If you’d like to read “The Quiet Ones, Part 2” please click on the title.
Kari put Bob and Mabeline’s dinner in the fridge and wiped down the counter. She’d made them a simple baked chicken breast with a salad. Cooking wasn’t exactly her forte, but fortunately the Sheldons weren’t picky eaters.
Bob and Mabeline had two children, a son, Terry and a daughter, Patty. Along with Terry’s wife, Brenda, they took turns helping Bob with Mabeline in the evenings. But they all had jobs of their own, and Kari did what she could to make those visits brief.
“Do you need anything else, Bob?” Kari asked.
“Are you trying to leave us, Kari?” Bob teased.
“It’s all I can do to drag myself away, Bob,” she replied, “but that 5:15 bus won’t wait for me.”
“I understand. You have a wonderful evening. I hope we’ll see you in the morning.”
“I’ll be here, Bob.”
Kari headed down the sidewalk to the bus stop humming as she walked. The commute wasn’t so bad with this job – one bus, twelve stops down. It was about as far as that bus would take her. Her last job was in a different part of town. It took her an hour to get there on two separate buses. From the bus stop she had to cross a busy four lane road to get to the store where she worked as a cashier. It was hard work, on her feet all day, with a long, unpredictable commute, and some strange unpredictable customers.
She was excited to find this job so close to her house. It paid more per hour – $11 versus $9 – but it was only seven hours per day or 35 hours per week. She made a mere $15 per week more, but she saved some money on bus fair, and a lot of time.
Still, it wasn’t even close to enough to enable her to buy a car. She didn’t have any insurance benefits or paid vacation (she didn’t have those at her old job either). She also didn’t have job security. If Mabeline died, her employment would end abruptly. She wouldn’t even be eligible for unemployment benefits because her employer was an individual who didn’t pay unemployment taxes, not a company.
It was a precarious spot to be in to say the least. Kari worried about it, but what could she do? There were serious disadvantages to almost any job she could get with only a high school diploma, and very little work experience.
And Kari loved Mabeline and Bob. They needed her for a change. At only nineteen, this was a new experience for her. She had the power to make someone’s life easier and better just by doing simple tasks – like cooking and washing clothes – tasks that she could handle with confidence. She found success in Bob’s smile and Mabeline’s ravenous consumption of pretty much everything that was put on her plate. It was comfortable.
If you’d have told Kari when she was a child that she would some day be happy helping an old lady bathe, dress and use the toilet, she would have told you you were crazy.
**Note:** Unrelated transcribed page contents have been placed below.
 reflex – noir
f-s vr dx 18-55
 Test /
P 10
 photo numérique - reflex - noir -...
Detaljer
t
Nursing homes creeped her out. There was something about all those people quietly traversing that last, short gap between themselves and the grim reaper that seemed hopeless. It made her sad, and a little afraid.
In high school she visited a nursing home with the choir to sing Christmas carols to the patients. It was clean enough. The staff seemed caring, and efficient. It was a far cry from the horror show depictions of barely living bodies covered in bed sores and sitting in their own feces. But there was something missing, and now Kari understood what it was. The patients were living in an institution, not a home. The staff members were not their family. They were cared for, rather than loved.
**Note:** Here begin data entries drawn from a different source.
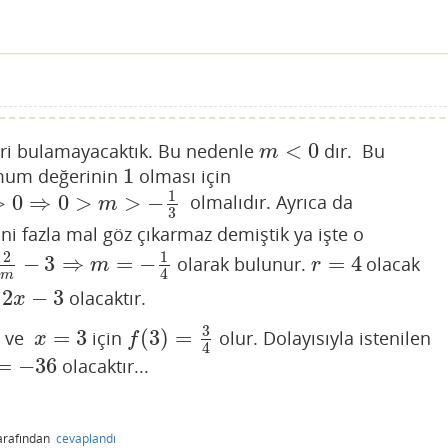
<
0
ri bulamayacaktık. Bu nedenle
dır. Bu
m
<
0
m
1
mum değerinin
olması için
1
1
>
0
⇒
0
>
>
−
olmalıdır. Ayrıca da
3
m
3
ni fazla mal göz çıkarmaz demiştik ya işte o
2
1
−
3
⇒
=
−
=
4
olarak bulunur.
olacak
3
⇒
m
=
−
1
4
r
=
4
m
r
4
m
2
−
3
olacaktır.
x
3
=
3
(
3
)
=
ve
için
olur. Dolayısıyla istenilen
x
=
3
f
(
3
)
=
3
4
x
f
4
=
−
36
olacaktır...
arafından
cevaplandı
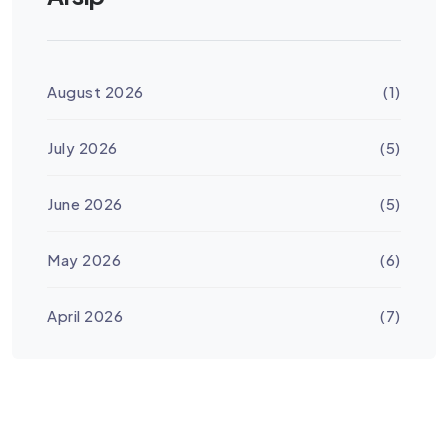
August 2026
(1)
July 2026
(5)
June 2026
(5)
May 2026
(6)
April 2026
(7)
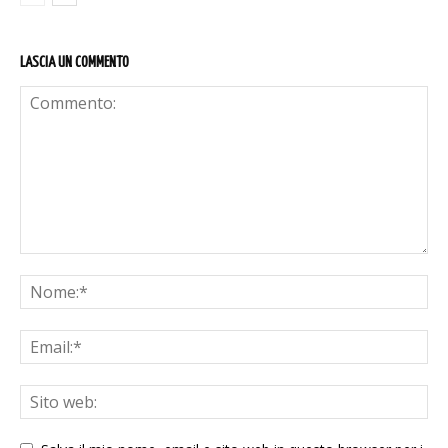
LASCIA UN COMMENTO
Kari understood what Bob was trying to give Mabeline, and she understood why. Even Hell would be better if you were surrounded by people who love you. Or would it? Wouldn’t it be worse knowing they were suffering your fate with you? Isn’t this just the kind of thing we try to save our loved ones from? Kari supposed it was for the best that Mabeline didn’t really know what was going on anymore.